A large fraction of my clients manufacture dietary supplements, particularly those of the bodybuilding variety. These are chiefly marketed to consumers interested in building muscle or losing body fat. Having worked behind the scenes in product development (e.g. research, formulation, manufacturing) and marketing (e.g. branding, creative direction, copywriting) since 1991, I can tell you that the bodybuilding supplement marketplace is filled with products touting exaggerated if not patently false claims.
Sometimes the problem is that important ingredients are present in product formulas in inadequate levels. In other cases, none of the ingredients are capable of producing the implied results, regardless of dose. Whatever the case, despite their impotency, many bodybuilding supplements command high prices and the companies marketing them enjoy thick profit margins. The products often fail to live up to expectations, yet consumers continue to buy them. From an economical standpoint, I've often wondered "Why?"
Clearly, consumers have less information than do the supplement companies or consultants like myself. While this asymmetry of information lowers the average quality of the products being offered, as noted above, consumers continue to buy them. Product quality hasn't shown much signs of improving, furthermore.
The lack of effective industry regulation plays an important part in this phenomenon, to be sure, as does consumer psychology. Having been a bodybuilder since I was 15 years of age, I can attest that this type of consumer is perpetually dissatisfied. He (or she) is always trying to get leaner and build bigger muscles. As such, even if the last dietary supplement he purchased produced unsatisfying results, he may well take a chance on the newest supplement to be offered, provided the story used to market it is compelling enough. (He may be much less likely to take another go at the last supplement he tried, on the other hand.)
For additional insights, I recently reached out to Dr. Dan Ariely (PhD), the James B. Duke Professor of Behavioral Economics at Duke University in Durham, North Carolina and author of Predictably Irrational. Here's what he said:
"Hi Rob. This is indeed a puzzle and I wish I had a good answer for you. One aspect of it is of course human hope and the desire for improvement, and it turns out that it is hard to turn this off.

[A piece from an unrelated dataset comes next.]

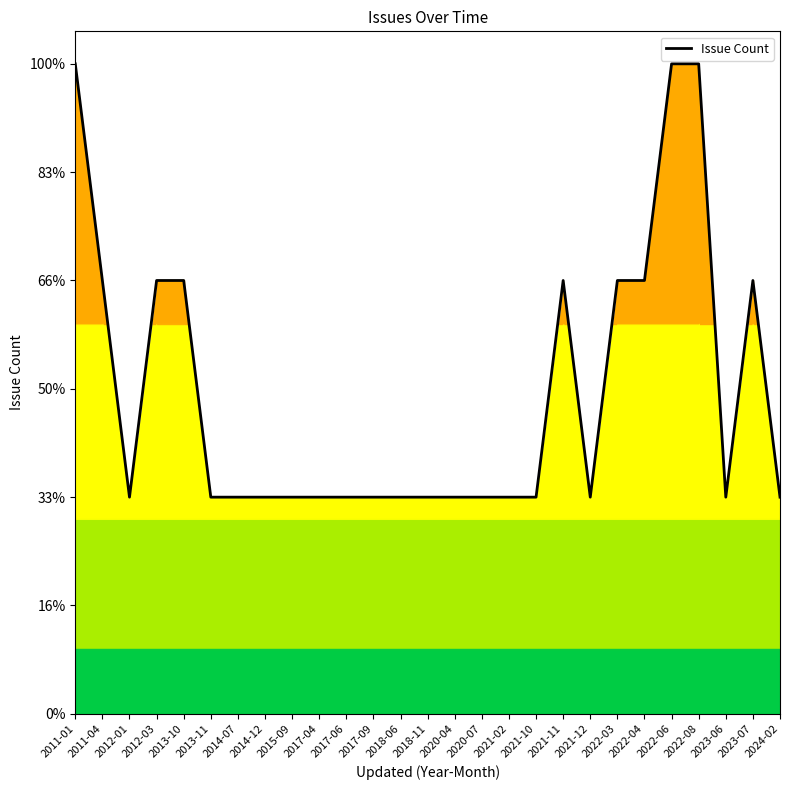

How many categories are shown in the chart?

27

The second aspect, that I think might be important -- is the role of random reinforcements. In the process of trying different things our weight changes over time and these random reinforcements end up providing a lot of motivation (see Las Vegas). One speculation is that people that have more randomly fluctuating changes will become more addicted to these products."
I asked Dan for some further clarification:
"By "random reinforcements", do you mean something like this... A consumer begins taking a new bodybuilding supplement hoping to increase his muscle mass. Random physiological changes result in him gaining, say, 1 kg of muscle mass, which he (incorrectly) attributes to his use of the supplement, thereby (incorrectly) reinforcing the claims made by the company that markets the product?"
Dan's response:
"Yes, this is exactly the point -- think of it as gambling -- people think that there is some logic between what they do and the outcome..."
Lack of regulation, perpetual dissatisfaction, random reinforcements -any one or more of these is bound to play a role in explaining why bodybuilding consumers continue to pay large sums of money for products that are frequently incapable of delivering the results implied in glossy pages of advertising.
As I've said before, eventually the truth about your product's functionality -or lack thereof- will reveal itself. It is far better to provide consumers with as much truthful information as they require to make a prudent purchase decision than it is to leave them to their own devices (e.g. the Internet).
Ask the risk of stating the obvious, the less information you reveal about your brand, the more difficult it will be to differentiate it from the maddening crowd. All it takes is for one brand to step above the crowd and change the balance of information.
Imagine, for instance, that bodybuilding supplement brand called "Inform" suddenly appears on the marketplace. Its business model involves devoting considerable resources to revealing the "inside scoop" about the manufacturing and marketing of supplements -the good, the bad and the downright unattractive. The revelations that Inform makes -all truthful- are so startling to consumers that they only feel comfortable purchasing supplements from them.
Why wait for a brand like "Inform" to appear? Why not step above the crowd and be that brand yourself? The world could certainly benefit from a little less asymmetry in the marketplace.